> **GIVEN RECORDS**

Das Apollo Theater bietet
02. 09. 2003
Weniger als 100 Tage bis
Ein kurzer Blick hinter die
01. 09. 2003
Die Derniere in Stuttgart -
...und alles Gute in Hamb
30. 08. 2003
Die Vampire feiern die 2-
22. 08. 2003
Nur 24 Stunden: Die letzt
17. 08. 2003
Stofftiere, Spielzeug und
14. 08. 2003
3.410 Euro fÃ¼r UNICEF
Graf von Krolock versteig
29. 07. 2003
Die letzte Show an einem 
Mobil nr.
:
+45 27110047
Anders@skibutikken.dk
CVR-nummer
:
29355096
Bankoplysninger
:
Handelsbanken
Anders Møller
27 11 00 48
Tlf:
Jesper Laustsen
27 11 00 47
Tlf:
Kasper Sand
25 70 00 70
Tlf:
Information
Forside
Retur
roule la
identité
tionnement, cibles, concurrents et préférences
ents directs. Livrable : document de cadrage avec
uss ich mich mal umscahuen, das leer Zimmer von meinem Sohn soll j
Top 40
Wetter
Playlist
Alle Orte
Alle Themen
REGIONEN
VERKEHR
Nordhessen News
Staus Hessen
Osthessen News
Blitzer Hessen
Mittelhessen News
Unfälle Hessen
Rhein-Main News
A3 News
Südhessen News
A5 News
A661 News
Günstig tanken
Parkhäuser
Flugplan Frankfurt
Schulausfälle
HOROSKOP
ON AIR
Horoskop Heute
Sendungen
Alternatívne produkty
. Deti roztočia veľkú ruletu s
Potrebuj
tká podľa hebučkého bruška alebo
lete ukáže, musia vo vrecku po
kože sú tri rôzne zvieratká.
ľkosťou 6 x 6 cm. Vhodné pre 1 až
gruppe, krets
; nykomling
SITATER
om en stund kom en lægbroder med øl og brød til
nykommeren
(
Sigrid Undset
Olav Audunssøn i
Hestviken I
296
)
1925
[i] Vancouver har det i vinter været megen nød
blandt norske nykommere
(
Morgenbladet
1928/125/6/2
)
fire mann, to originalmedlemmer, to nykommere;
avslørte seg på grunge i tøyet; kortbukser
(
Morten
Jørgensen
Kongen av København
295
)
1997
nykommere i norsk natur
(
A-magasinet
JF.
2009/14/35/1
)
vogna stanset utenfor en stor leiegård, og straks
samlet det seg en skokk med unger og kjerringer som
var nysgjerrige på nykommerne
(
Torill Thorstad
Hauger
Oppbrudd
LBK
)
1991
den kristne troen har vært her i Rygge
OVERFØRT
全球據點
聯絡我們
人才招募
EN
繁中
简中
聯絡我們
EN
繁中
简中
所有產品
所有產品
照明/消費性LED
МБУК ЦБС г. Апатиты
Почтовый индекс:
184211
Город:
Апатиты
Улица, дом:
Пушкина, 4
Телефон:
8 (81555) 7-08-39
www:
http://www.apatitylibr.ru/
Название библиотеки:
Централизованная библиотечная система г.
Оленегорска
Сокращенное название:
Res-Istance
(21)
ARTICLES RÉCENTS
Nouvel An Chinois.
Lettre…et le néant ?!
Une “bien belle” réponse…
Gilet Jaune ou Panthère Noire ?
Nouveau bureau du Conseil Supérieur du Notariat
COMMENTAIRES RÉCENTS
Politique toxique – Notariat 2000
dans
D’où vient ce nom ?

> **PROBLEM STATEMENT**
Output the records in full. Keep every character as it is.

> **SOLUTION FOR THIS TASK**
Das Apollo Theater bietet
02. 09. 2003
Weniger als 100 Tage bis
Ein kurzer Blick hinter die
01. 09. 2003
Die Derniere in Stuttgart -
...und alles Gute in Hamb
30. 08. 2003
Die Vampire feiern die 2-
22. 08. 2003
Nur 24 Stunden: Die letzt
17. 08. 2003
Stofftiere, Spielzeug und
14. 08. 2003
3.410 Euro fÃ¼r UNICEF
Graf von Krolock versteig
29. 07. 2003
Die letzte Show an einem 
Mobil nr.
:
+45 27110047
Anders@skibutikken.dk
CVR-nummer
:
29355096
Bankoplysninger
:
Handelsbanken
Anders Møller
27 11 00 48
Tlf:
Jesper Laustsen
27 11 00 47
Tlf:
Kasper Sand
25 70 00 70
Tlf:
Information
Forside
Retur
roule la
identité
tionnement, cibles, concurrents et préférences
ents directs. Livrable : document de cadrage avec
uss ich mich mal umscahuen, das leer Zimmer von meinem Sohn soll j
Top 40
Wetter
Playlist
Alle Orte
Alle Themen
REGIONEN
VERKEHR
Nordhessen News
Staus Hessen
Osthessen News
Blitzer Hessen
Mittelhessen News
Unfälle Hessen
Rhein-Main News
A3 News
Südhessen News
A5 News
A661 News
Günstig tanken
Parkhäuser
Flugplan Frankfurt
Schulausfälle
HOROSKOP
ON AIR
Horoskop Heute
Sendungen
Alternatívne produkty
. Deti roztočia veľkú ruletu s
Potrebuj
tká podľa hebučkého bruška alebo
lete ukáže, musia vo vrecku po
kože sú tri rôzne zvieratká.
ľkosťou 6 x 6 cm. Vhodné pre 1 až
gruppe, krets
; nykomling
SITATER
om en stund kom en lægbroder med øl og brød til
nykommeren
(
Sigrid Undset
Olav Audunssøn i
Hestviken I
296
)
1925
[i] Vancouver har det i vinter været megen nød
blandt norske nykommere
(
Morgenbladet
1928/125/6/2
)
fire mann, to originalmedlemmer, to nykommere;
avslørte seg på grunge i tøyet; kortbukser
(
Morten
Jørgensen
Kongen av København
295
)
1997
nykommere i norsk natur
(
A-magasinet
JF.
2009/14/35/1
)
vogna stanset utenfor en stor leiegård, og straks
samlet det seg en skokk med unger og kjerringer som
var nysgjerrige på nykommerne
(
Torill Thorstad
Hauger
Oppbrudd
LBK
)
1991
den kristne troen har vært her i Rygge
OVERFØRT
全球據點
聯絡我們
人才招募
EN
繁中
简中
聯絡我們
EN
繁中
简中
所有產品
所有產品
照明/消費性LED
МБУК ЦБС г. Апатиты
Почтовый индекс:
184211
Город:
Апатиты
Улица, дом:
Пушкина, 4
Телефон:
8 (81555) 7-08-39
www:
http://www.apatitylibr.ru/
Название библиотеки:
Централизованная библиотечная система г.
Оленегорска
Сокращенное название:
Res-Istance
(21)
ARTICLES RÉCENTS
Nouvel An Chinois.
Lettre…et le néant ?!
Une “bien belle” réponse…
Gilet Jaune ou Panthère Noire ?
Nouveau bureau du Conseil Supérieur du Notariat
COMMENTAIRES RÉCENTS
Politique toxique – Notariat 2000
dans
D’où vient ce nom ?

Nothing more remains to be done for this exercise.